▶ Assignment: Arrange the lines of the listing below as a numbered list, starting with the line that contains "Zamów kontener" and going on through the line that contains "NATJEČAJ ZA POPUNU RADNOG MJESTA UČITELJA/ICE", with both of those lines included. Leave out any blank lines and the pictures.

[Start of Attachment]

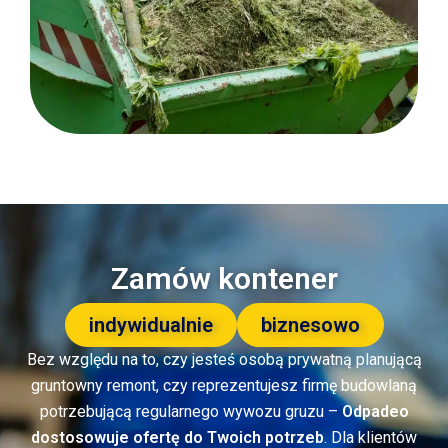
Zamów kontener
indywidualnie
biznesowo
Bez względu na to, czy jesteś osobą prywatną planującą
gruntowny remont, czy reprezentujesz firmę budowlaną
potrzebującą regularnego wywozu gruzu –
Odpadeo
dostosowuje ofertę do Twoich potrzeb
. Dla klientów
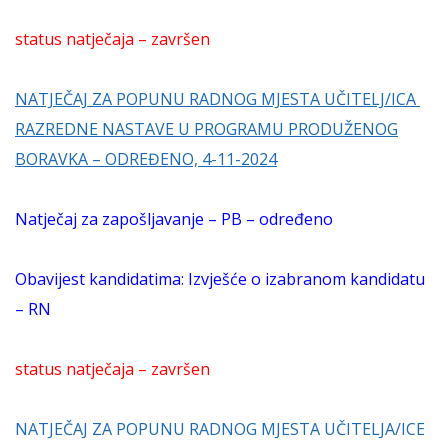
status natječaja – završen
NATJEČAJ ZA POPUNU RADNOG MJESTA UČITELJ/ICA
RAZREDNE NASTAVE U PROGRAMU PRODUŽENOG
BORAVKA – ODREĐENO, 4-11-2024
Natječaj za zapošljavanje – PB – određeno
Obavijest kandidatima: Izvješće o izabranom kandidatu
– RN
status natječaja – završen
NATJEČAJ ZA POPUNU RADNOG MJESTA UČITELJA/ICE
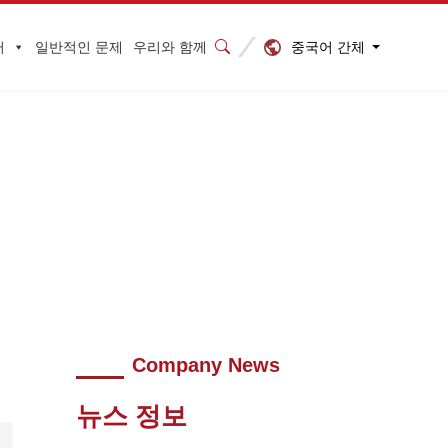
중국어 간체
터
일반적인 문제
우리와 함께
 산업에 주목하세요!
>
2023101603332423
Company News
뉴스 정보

[End of Attachment]
[Start of Attachment]

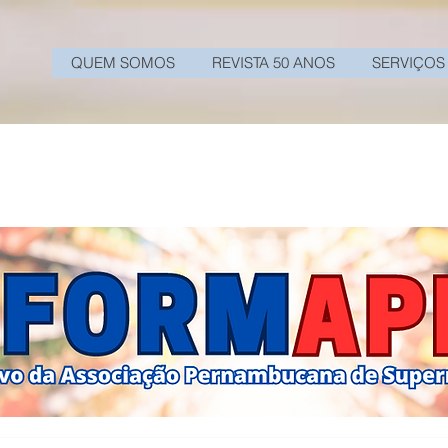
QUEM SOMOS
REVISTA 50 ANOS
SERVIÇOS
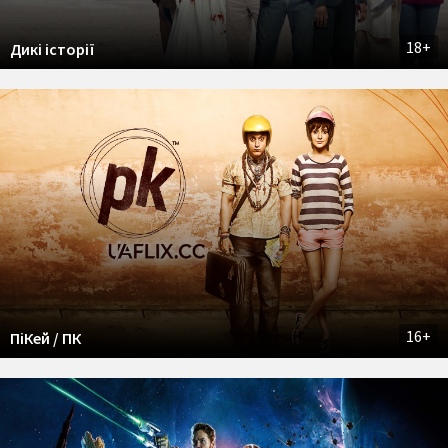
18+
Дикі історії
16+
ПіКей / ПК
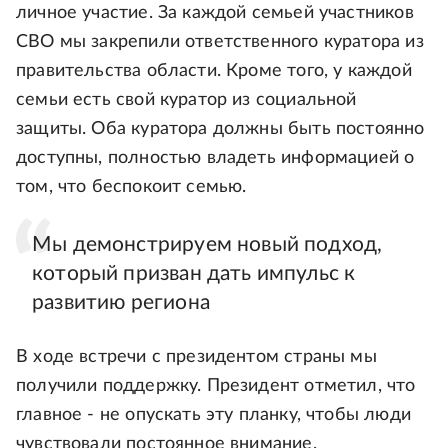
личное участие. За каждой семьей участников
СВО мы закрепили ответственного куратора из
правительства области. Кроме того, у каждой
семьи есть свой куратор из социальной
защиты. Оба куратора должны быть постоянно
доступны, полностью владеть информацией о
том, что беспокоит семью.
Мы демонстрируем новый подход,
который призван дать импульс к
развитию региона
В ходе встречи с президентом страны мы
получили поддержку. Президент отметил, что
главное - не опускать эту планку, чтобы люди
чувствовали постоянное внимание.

[End of Attachment]
[Start of Attachment]

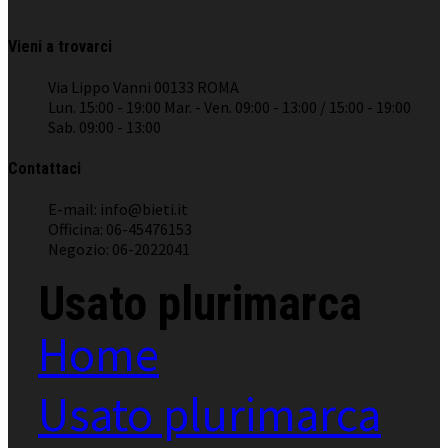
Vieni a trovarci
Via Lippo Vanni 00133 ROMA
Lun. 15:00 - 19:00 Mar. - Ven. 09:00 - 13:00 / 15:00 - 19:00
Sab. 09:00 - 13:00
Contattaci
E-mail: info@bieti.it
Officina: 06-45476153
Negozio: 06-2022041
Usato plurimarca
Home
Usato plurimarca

[End of Attachment]

▶ Worked solution:
1. Zamów kontener
2. indywidualnie
3. biznesowo
4. Bez względu na to, czy jesteś osobą prywatną planującą
5. gruntowny remont, czy reprezentujesz firmę budowlaną
6. potrzebującą regularnego wywozu gruzu –
7. Odpadeo
8. dostosowuje ofertę do Twoich potrzeb
9. . Dla klientów
10. status natječaja – završen
11. NATJEČAJ ZA POPUNU RADNOG MJESTA UČITELJ/ICA
12. RAZREDNE NASTAVE U PROGRAMU PRODUŽENOG
13. BORAVKA – ODREĐENO, 4-11-2024
14. Natječaj za zapošljavanje – PB – određeno
15. Obavijest kandidatima: Izvješće o izabranom kandidatu
16. – RN
17. status natječaja – završen
18. NATJEČAJ ZA POPUNU RADNOG MJESTA UČITELJA/ICE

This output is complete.